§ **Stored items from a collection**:
.....
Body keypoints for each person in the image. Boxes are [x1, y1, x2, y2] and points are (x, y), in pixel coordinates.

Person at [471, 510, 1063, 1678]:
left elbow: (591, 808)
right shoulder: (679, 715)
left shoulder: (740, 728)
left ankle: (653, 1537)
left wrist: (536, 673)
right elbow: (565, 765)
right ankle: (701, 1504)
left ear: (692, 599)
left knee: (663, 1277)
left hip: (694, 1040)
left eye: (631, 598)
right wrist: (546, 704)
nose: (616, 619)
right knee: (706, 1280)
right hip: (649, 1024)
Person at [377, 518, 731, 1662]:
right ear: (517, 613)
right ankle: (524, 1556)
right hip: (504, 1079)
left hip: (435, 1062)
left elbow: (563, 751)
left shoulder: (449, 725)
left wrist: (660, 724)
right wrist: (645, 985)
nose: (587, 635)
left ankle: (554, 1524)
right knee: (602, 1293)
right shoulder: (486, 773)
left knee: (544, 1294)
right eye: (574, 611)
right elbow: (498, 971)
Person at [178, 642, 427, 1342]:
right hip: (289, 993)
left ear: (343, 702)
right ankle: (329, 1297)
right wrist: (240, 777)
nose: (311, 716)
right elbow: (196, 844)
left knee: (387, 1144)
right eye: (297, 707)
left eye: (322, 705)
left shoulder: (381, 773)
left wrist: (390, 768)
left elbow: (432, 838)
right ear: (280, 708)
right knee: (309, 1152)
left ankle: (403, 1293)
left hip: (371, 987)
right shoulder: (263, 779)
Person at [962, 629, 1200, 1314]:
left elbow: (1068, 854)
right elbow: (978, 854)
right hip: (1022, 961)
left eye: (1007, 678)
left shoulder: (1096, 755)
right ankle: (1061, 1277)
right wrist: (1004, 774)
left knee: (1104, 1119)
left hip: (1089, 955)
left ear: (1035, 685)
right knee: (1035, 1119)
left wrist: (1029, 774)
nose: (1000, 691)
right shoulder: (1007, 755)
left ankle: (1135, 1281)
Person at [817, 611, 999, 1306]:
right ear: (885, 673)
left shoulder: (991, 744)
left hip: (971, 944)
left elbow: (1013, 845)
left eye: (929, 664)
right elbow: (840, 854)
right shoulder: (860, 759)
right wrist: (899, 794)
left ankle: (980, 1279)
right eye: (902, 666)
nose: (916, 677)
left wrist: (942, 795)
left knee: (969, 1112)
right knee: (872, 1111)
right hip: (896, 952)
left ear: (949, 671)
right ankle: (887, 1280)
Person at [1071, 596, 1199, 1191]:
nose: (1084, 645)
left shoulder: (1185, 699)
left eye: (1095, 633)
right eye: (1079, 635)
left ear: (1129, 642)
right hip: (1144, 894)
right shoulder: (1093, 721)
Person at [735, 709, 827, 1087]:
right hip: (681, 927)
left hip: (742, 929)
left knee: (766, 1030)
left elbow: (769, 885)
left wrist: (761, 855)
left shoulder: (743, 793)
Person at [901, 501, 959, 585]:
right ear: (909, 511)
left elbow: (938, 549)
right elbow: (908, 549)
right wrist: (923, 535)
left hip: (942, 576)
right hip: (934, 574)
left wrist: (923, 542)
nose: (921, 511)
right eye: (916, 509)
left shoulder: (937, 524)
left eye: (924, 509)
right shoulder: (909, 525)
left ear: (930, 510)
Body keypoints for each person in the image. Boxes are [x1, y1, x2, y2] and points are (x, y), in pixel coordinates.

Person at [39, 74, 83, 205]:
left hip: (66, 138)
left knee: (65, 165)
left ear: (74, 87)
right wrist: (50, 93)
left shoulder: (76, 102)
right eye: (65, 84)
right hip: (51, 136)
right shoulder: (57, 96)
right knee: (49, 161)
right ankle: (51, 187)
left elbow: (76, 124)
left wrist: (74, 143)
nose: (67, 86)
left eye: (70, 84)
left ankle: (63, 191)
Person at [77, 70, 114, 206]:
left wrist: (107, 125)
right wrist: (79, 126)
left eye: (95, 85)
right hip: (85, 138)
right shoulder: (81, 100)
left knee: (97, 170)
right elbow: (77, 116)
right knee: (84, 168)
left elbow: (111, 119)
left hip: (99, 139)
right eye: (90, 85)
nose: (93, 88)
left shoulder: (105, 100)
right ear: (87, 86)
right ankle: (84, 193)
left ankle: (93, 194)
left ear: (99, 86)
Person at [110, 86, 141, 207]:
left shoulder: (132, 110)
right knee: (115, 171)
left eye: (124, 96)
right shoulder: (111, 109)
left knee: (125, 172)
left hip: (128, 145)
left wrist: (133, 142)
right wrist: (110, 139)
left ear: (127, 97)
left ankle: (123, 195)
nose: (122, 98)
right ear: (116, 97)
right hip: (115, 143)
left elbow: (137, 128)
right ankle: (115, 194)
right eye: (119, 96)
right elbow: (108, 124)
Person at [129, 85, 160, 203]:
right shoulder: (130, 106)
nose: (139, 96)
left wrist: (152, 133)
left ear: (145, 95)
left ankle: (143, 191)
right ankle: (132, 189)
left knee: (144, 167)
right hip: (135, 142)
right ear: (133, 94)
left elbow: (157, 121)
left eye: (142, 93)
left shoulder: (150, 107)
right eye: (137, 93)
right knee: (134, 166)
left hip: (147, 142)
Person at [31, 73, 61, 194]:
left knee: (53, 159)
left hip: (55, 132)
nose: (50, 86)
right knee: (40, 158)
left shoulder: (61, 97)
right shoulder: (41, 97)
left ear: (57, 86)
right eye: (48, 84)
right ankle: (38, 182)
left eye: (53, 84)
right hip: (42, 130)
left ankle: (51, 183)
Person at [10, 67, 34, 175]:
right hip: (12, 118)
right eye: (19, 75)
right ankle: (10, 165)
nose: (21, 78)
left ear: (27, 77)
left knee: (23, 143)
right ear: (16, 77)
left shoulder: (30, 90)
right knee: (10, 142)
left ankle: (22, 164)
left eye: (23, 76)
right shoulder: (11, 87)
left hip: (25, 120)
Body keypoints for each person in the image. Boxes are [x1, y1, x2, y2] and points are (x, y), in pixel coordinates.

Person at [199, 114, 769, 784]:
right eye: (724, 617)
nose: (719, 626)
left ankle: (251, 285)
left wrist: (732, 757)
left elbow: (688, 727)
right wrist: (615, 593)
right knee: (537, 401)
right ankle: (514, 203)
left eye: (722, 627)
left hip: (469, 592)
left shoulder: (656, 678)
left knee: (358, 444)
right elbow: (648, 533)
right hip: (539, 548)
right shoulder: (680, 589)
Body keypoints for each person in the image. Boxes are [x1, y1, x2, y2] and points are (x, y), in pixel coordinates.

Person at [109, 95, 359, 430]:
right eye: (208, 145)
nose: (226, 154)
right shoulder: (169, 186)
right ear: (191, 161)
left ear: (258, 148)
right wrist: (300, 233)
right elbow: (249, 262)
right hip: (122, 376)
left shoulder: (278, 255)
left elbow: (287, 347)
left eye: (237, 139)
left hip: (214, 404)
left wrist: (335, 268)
.....
§ **Exercise goal**:
Reproduce only the lines above, starting at the line with "right eye: (902, 666)" and ending at the line with "right wrist: (50, 93)", exactly as written.

§ **Exercise output**:
right eye: (902, 666)
nose: (916, 677)
left wrist: (942, 795)
left knee: (969, 1112)
right knee: (872, 1111)
right hip: (896, 952)
left ear: (949, 671)
right ankle: (887, 1280)
Person at [1071, 596, 1199, 1191]:
nose: (1084, 645)
left shoulder: (1185, 699)
left eye: (1095, 633)
right eye: (1079, 635)
left ear: (1129, 642)
right hip: (1144, 894)
right shoulder: (1093, 721)
Person at [735, 709, 827, 1087]:
right hip: (681, 927)
left hip: (742, 929)
left knee: (766, 1030)
left elbow: (769, 885)
left wrist: (761, 855)
left shoulder: (743, 793)
Person at [901, 501, 959, 585]:
right ear: (909, 511)
left elbow: (938, 549)
right elbow: (908, 549)
right wrist: (923, 535)
left hip: (942, 576)
right hip: (934, 574)
left wrist: (923, 542)
nose: (921, 511)
right eye: (916, 509)
left shoulder: (937, 524)
left eye: (924, 509)
right shoulder: (909, 525)
left ear: (930, 510)
Body keypoints for each person in the image. Boxes are [x1, y1, x2, y2] and points are (x, y), in pixel coordinates.

Person at [39, 74, 83, 205]:
left hip: (66, 138)
left knee: (65, 165)
left ear: (74, 87)
right wrist: (50, 93)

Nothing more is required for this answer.